## Work instruction
Look for the word "bollard" in the records, and copy each line where it appears.
——
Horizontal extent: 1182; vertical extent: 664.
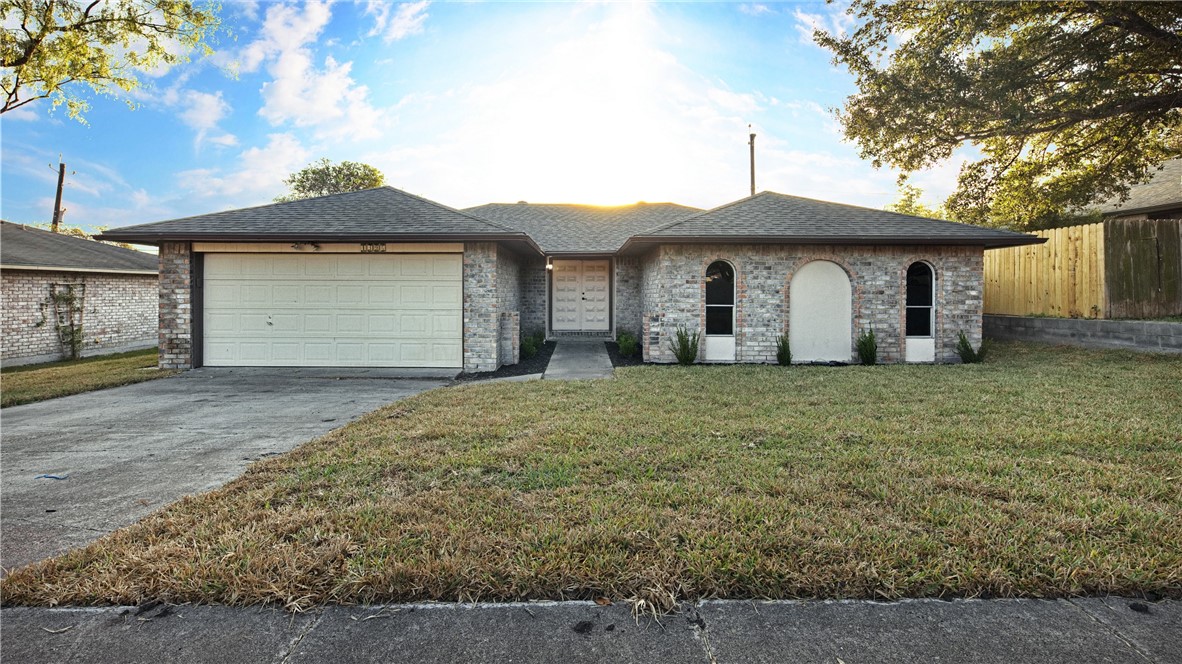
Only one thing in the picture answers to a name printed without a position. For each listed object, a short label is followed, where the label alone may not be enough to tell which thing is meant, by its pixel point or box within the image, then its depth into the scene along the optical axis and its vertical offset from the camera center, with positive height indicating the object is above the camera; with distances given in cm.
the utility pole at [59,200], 2677 +688
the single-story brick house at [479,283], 1023 +105
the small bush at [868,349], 1071 -30
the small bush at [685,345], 1072 -25
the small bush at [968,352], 1065 -35
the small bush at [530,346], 1216 -34
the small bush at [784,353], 1070 -39
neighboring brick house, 1298 +99
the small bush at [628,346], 1199 -30
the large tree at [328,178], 3288 +993
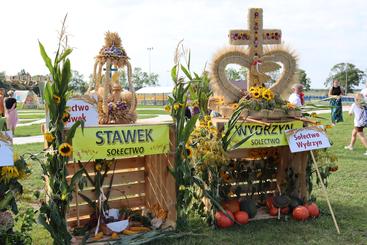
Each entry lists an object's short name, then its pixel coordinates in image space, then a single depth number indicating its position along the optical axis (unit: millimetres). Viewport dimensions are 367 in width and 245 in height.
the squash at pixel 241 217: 4586
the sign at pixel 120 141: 3766
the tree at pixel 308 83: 75812
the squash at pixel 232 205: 4668
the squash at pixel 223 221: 4492
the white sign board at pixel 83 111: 3914
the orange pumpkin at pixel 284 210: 4883
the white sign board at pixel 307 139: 4621
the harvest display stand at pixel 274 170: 5070
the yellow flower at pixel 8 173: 3371
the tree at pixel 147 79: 80875
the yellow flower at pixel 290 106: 4765
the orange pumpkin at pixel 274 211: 4916
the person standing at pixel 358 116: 8906
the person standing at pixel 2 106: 11984
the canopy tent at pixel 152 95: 52531
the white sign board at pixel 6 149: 3307
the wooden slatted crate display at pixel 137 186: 4454
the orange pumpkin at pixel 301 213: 4727
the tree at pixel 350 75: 84188
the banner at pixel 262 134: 4475
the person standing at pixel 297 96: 9695
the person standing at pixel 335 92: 13188
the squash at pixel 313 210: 4809
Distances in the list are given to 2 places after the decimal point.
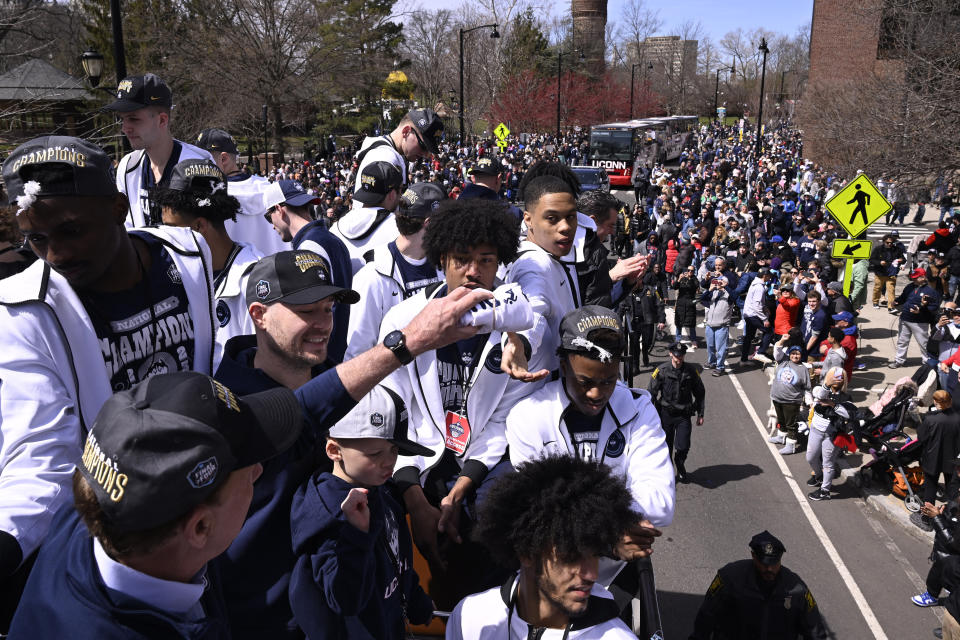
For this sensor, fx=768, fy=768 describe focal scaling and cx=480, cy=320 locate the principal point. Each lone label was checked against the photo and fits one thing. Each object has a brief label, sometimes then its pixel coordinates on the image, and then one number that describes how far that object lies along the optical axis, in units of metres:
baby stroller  10.34
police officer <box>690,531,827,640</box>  6.40
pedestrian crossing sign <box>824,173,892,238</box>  11.77
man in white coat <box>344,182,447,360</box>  4.02
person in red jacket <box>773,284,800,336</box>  15.33
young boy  2.29
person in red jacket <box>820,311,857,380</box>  13.58
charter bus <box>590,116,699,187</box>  41.34
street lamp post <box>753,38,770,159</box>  34.66
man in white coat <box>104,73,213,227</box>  4.14
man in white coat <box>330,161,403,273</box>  5.34
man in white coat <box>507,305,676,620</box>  3.49
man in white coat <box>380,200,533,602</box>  3.55
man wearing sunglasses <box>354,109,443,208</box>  6.01
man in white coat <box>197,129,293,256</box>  5.26
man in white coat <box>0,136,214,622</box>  2.01
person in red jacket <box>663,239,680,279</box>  20.00
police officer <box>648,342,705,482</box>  11.00
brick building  21.26
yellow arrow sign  12.46
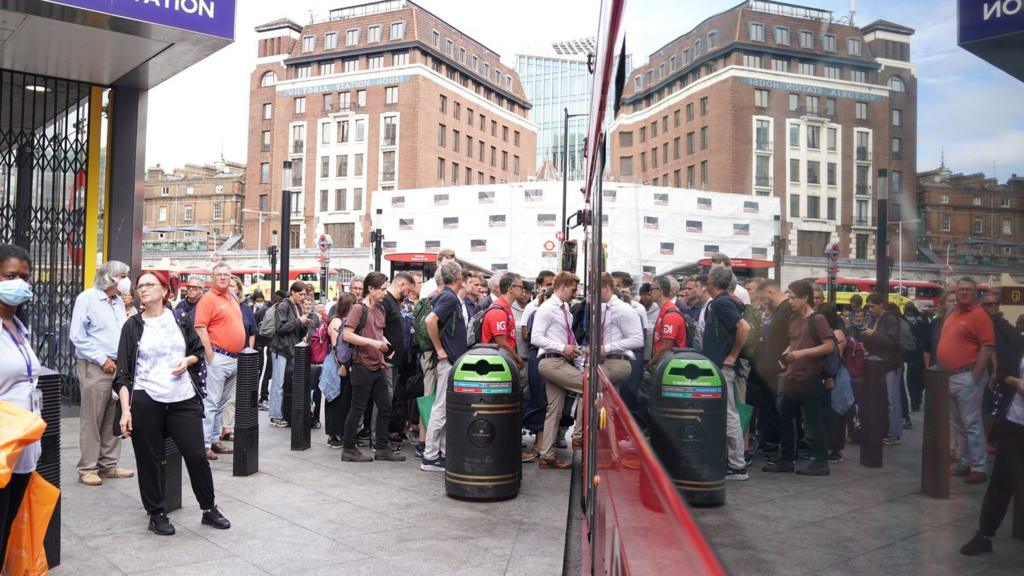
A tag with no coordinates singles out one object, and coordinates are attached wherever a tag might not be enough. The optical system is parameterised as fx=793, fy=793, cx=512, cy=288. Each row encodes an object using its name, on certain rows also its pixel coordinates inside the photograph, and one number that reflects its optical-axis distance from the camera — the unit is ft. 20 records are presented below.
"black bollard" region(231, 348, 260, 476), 24.43
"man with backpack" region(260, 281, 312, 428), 35.14
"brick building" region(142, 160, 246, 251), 284.53
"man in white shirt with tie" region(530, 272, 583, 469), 26.16
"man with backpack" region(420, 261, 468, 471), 26.66
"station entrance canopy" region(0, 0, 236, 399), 32.65
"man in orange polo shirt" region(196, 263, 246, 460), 26.40
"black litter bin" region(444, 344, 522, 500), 22.16
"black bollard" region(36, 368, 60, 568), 15.37
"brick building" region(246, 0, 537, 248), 203.41
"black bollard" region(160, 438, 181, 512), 20.18
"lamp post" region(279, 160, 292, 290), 48.50
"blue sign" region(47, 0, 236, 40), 27.45
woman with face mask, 13.37
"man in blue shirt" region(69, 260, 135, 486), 22.86
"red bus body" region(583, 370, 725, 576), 3.57
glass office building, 286.87
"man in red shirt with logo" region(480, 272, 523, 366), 26.30
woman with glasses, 18.11
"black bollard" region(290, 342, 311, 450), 29.27
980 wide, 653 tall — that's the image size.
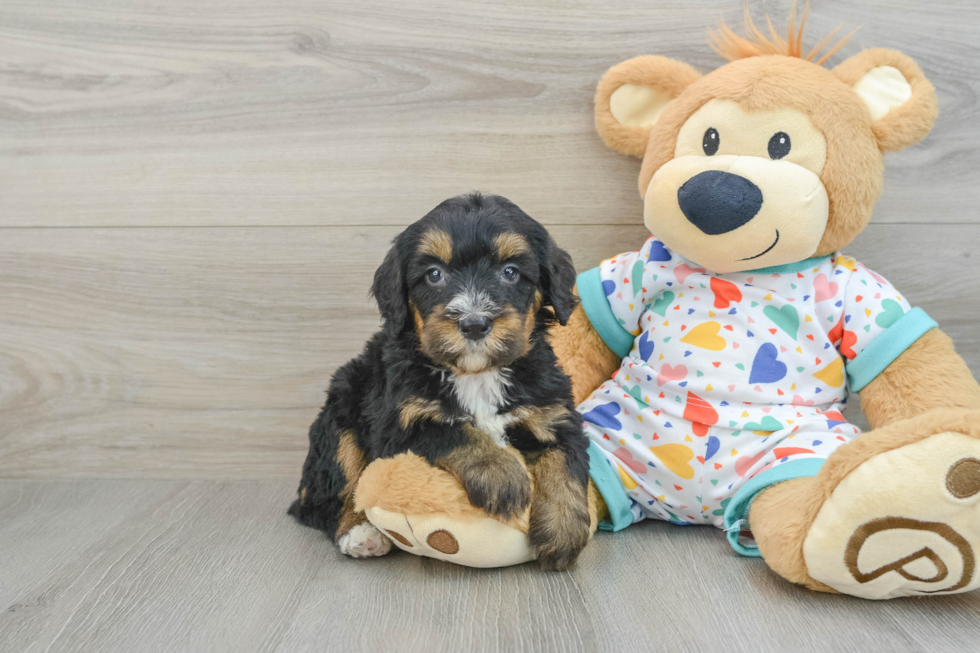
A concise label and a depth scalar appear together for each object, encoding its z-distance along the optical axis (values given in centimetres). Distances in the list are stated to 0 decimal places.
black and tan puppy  68
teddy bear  71
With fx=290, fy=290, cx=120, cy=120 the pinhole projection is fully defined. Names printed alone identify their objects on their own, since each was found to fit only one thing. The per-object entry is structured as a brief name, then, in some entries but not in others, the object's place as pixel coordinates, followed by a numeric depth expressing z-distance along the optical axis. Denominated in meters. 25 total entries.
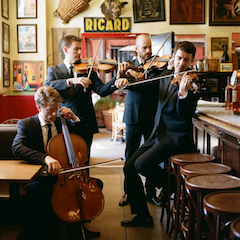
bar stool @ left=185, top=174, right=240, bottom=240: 1.44
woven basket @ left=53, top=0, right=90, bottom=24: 5.60
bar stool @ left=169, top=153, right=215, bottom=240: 1.97
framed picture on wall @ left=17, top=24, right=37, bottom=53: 5.70
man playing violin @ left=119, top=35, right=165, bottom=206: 2.63
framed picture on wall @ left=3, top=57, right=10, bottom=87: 5.43
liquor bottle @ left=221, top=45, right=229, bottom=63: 5.70
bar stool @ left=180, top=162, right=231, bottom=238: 1.71
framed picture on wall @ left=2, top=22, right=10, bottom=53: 5.34
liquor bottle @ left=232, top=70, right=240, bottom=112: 2.48
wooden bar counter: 1.82
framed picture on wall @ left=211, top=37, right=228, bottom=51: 5.75
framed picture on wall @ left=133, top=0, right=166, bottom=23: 5.68
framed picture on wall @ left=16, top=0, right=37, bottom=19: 5.66
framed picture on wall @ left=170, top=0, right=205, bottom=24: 5.66
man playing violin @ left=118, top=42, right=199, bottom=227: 2.19
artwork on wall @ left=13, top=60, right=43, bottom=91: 5.77
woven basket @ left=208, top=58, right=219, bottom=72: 5.56
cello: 1.72
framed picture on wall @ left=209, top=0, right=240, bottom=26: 5.66
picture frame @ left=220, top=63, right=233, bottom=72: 5.66
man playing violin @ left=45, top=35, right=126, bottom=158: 2.47
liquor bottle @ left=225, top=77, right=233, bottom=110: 2.80
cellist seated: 1.73
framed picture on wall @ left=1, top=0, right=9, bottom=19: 5.31
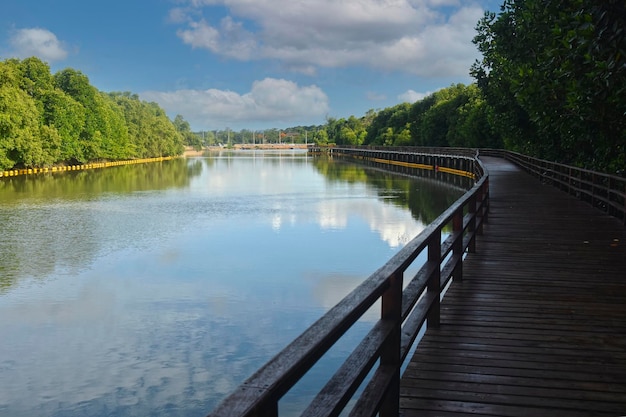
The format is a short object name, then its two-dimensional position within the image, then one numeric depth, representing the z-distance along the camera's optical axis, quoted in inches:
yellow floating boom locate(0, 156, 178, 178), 1956.2
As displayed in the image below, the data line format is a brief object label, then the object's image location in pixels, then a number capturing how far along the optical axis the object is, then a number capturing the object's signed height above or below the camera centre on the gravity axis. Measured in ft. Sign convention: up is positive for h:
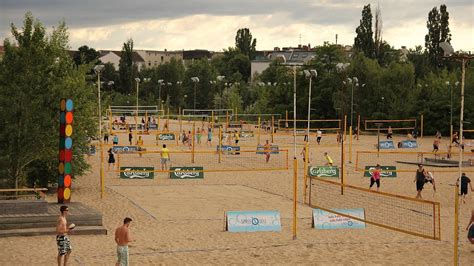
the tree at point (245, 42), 570.46 +51.05
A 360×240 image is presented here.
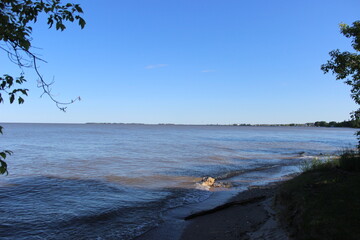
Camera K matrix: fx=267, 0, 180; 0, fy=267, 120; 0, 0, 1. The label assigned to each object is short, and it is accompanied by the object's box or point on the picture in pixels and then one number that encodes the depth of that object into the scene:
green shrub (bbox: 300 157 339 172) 11.13
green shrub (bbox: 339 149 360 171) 9.73
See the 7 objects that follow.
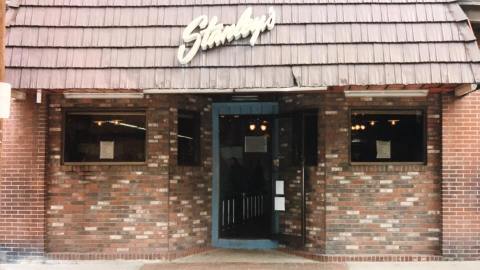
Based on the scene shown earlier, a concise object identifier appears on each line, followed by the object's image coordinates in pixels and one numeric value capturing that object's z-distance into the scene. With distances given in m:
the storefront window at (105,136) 10.33
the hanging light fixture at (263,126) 11.52
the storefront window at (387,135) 10.23
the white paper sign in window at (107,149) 10.33
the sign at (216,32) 9.07
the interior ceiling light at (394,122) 10.28
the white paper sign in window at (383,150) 10.26
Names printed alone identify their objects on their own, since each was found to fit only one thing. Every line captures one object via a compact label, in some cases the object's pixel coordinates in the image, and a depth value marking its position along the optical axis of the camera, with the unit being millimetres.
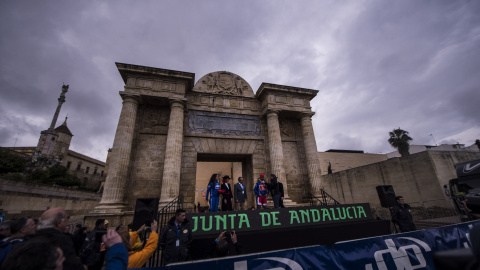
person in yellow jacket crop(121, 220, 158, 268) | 2686
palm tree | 24042
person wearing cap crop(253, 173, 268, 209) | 7789
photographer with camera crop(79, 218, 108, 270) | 3209
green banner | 4445
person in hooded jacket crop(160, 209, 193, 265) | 3611
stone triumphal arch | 8961
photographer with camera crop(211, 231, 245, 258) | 3479
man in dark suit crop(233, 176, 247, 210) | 7377
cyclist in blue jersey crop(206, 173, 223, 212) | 7070
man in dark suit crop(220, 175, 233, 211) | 7102
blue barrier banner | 2600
——
## Worked solution
"black bollard" region(231, 348, 260, 476), 24.43
"black bollard" region(36, 368, 60, 568), 15.37
"black bollard" region(160, 438, 181, 512), 20.18
"black bollard" region(290, 342, 311, 450), 29.27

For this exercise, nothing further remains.